Yes, I'm running the risk of falling off the deep end.  

"Because I have to start getting ready for work at 7:30," he adds helpfully.  It's not even six a.m. and I'm already exhausted and pressed for time.

Whoever made up the saying "sleeping like a baby" was out of their mind.  Unless they meant the midnight-snacking, multiple-bathroom-episodes, relentless-tossing-and-turning, incomprehensible-fussing-and-weird-grunting-noises kind of sleep.  Cuz that's how my little bundle of joy rolls.  

Luckily she's so darn cute that I can't hold it against her.  Or her two-year-old brother, for that matter, when he climbs into the big bed at four in the morning.  By that point I'm too tired to send him back to his room.  Instead I drift listlessly in an early morning fog of diapers, spit-up, and ceaseless chatter about dump trucks and Thomas the train.  

With both adults in the house pursuing this hobby now, we have to work in our runs around each other.  I'll run after they are fed and dressed; he'll run after they are in bed.  It's not so bad because we still see each other...passed out on the couch.

Is it worth it - taking up this sport so soon after the baby was born?  That depends.  I used to think no.  I would stress all of the things that weren't getting done at the house, the time I wasn't spending with the kids, the lack of energy, the days running out on my maternity leave.  Luckily my spouse is a genius of justification:  I would have more energy day-to-day and net a longer life-span to spend with the kids if I undertook a regular fitness regimen.  So, justification?  Check.  Motivation?
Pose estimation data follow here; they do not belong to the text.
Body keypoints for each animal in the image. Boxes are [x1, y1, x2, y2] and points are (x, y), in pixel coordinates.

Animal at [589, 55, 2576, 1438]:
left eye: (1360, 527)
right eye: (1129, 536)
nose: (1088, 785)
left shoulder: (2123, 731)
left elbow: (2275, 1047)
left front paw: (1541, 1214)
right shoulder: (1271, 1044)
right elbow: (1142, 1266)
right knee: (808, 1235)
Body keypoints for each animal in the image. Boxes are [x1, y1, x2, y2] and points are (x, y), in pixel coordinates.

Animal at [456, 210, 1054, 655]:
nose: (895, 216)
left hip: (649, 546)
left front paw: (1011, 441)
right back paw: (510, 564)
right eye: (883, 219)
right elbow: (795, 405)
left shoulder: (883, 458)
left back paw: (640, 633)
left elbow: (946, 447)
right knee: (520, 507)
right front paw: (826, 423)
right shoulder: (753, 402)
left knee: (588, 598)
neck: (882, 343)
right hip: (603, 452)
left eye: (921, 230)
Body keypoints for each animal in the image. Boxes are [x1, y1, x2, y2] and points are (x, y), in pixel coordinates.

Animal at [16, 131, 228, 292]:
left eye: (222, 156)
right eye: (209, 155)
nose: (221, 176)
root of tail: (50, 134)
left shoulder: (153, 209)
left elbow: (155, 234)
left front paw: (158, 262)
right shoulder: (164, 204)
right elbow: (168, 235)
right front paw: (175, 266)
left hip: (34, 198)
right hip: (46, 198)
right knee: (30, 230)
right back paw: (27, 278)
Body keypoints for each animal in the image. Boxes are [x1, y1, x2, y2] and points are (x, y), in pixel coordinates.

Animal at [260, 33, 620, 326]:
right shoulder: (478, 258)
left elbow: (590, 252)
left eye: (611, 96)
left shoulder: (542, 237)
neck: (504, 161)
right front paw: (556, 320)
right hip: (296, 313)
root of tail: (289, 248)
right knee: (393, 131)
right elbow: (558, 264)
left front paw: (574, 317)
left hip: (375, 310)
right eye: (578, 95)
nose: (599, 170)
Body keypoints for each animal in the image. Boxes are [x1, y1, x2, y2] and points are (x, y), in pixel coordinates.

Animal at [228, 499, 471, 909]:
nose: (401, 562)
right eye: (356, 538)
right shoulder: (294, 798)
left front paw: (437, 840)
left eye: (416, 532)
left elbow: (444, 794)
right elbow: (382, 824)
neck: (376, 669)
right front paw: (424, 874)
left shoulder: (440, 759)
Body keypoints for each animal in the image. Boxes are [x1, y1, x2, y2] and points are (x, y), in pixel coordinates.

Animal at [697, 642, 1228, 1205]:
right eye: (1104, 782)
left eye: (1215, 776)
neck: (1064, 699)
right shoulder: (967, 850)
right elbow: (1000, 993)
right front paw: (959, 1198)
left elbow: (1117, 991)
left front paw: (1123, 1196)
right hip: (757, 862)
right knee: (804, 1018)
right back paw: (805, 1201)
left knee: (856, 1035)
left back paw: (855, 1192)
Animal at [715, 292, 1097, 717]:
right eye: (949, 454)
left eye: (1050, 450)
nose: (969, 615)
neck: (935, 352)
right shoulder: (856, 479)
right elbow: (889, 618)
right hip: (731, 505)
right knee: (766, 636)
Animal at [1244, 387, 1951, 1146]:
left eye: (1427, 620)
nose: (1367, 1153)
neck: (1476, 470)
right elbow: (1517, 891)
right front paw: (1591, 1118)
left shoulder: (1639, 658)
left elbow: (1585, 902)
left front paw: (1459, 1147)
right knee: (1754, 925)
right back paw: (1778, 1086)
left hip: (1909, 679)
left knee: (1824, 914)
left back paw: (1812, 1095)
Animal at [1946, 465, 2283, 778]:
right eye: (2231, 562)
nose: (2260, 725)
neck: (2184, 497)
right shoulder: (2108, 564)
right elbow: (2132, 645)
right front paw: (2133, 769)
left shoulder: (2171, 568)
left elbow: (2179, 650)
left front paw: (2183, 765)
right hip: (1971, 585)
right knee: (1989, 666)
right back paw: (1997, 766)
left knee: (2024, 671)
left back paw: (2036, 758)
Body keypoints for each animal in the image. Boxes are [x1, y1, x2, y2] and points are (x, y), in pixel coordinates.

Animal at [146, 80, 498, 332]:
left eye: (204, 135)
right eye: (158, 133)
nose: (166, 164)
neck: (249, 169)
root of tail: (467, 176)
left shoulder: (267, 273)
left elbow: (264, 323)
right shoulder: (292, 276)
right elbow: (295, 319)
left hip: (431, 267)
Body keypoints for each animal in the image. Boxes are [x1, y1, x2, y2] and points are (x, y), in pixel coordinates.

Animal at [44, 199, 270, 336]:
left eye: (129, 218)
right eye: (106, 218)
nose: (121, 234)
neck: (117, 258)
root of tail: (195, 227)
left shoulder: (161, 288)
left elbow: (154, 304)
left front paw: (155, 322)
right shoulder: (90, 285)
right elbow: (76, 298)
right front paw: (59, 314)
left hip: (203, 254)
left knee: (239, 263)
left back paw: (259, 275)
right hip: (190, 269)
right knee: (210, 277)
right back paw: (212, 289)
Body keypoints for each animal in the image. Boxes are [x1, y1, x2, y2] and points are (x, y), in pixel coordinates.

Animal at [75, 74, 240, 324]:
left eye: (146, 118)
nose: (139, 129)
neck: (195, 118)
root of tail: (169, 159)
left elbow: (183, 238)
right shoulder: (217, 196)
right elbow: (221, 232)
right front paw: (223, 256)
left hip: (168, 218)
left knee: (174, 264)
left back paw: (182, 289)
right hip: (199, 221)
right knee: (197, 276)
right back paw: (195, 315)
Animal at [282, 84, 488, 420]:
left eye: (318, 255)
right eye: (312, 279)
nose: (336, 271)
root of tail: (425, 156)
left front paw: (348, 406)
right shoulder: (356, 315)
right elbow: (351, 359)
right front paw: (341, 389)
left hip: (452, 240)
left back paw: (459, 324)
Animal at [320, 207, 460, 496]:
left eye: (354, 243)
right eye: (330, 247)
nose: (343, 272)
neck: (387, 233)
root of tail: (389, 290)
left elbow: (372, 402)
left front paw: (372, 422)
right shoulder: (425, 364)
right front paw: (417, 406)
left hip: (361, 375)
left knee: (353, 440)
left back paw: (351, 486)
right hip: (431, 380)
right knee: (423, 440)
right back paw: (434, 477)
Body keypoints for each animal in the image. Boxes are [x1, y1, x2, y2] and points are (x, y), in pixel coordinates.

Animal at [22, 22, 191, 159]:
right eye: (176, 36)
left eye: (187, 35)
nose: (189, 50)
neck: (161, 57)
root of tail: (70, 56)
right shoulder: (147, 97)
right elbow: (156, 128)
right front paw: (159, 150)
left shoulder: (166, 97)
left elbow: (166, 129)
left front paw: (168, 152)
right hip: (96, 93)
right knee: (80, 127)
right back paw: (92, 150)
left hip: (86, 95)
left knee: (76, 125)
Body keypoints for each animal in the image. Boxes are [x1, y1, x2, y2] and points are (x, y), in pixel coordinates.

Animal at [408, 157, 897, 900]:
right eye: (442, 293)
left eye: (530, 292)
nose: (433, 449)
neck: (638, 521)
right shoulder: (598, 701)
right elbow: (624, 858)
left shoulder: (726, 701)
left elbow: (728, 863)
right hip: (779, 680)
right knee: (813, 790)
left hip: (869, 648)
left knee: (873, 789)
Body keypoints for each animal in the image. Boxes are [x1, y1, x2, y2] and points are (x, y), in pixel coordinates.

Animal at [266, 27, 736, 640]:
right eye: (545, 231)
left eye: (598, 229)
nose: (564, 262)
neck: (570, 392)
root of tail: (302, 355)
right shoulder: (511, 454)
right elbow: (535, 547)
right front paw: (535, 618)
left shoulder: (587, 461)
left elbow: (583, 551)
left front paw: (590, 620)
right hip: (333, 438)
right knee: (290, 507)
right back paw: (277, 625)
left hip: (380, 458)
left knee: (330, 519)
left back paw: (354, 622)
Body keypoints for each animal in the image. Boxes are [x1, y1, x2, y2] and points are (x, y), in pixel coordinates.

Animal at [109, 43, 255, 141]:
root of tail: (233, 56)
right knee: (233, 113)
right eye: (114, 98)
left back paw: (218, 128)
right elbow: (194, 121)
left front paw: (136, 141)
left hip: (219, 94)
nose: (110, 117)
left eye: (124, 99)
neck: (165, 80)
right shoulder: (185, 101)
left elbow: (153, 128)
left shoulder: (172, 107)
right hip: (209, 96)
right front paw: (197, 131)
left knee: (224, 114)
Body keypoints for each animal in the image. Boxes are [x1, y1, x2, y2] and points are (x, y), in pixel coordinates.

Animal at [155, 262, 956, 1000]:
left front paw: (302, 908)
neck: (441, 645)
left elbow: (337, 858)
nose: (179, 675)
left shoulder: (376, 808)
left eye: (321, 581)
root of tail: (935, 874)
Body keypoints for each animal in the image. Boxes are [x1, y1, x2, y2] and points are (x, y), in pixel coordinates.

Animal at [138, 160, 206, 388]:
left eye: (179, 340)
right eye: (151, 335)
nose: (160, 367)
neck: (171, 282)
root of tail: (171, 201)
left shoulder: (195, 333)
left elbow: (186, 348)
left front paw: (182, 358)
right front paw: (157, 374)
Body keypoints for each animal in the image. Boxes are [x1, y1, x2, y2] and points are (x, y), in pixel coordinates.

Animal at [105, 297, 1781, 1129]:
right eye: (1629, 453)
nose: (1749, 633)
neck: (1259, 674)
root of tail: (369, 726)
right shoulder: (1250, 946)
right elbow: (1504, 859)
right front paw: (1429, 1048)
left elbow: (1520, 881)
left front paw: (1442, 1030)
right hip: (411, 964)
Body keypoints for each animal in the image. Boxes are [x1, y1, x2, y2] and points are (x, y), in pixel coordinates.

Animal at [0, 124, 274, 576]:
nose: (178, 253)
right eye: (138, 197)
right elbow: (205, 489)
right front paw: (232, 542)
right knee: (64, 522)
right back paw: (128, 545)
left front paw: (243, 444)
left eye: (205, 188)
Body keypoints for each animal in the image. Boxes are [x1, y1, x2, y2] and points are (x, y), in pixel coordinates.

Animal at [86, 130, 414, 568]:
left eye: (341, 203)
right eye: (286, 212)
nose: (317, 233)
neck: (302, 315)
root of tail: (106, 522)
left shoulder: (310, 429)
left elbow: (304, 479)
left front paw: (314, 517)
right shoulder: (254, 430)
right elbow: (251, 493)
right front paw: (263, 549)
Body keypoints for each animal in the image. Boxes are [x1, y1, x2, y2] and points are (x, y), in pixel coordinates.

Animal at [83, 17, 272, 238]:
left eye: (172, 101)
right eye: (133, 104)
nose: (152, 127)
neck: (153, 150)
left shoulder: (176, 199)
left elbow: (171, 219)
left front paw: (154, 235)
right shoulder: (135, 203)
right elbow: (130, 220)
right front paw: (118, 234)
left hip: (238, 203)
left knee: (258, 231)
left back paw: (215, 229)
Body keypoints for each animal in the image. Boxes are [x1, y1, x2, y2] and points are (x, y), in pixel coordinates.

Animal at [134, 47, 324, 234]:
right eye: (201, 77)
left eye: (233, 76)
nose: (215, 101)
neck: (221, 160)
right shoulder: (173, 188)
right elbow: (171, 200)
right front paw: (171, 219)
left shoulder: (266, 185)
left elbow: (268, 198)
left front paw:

Ummm, I think I left that with the burp rag in bed.  

Or maybe on my laptop.  As ridiculous as it sounds, when running is the last thing I feel like doing, clicking through images on my Pinterest board gets my mind in the right place to hit the road.  There's something about sitting down with a nice strong cup of coffee and scrolling through hyperbolic statements about fitness paired with images of disembodied legs and minimalist running shoes that makes me think, "Yeah!  I'm one of those people...I'm a runner!"  And then the baby poops, and the toddler smears yogurt on my pants, and I realize that if I don't get twenty minutes of fresh air and adrenaline, my husband might come home from work to find me eating playdough and coloring on the walls.  I better do this while I can.  

"Yeah, I'm going on a run,"  I finally answer his question.  "I'll be back in half an hour."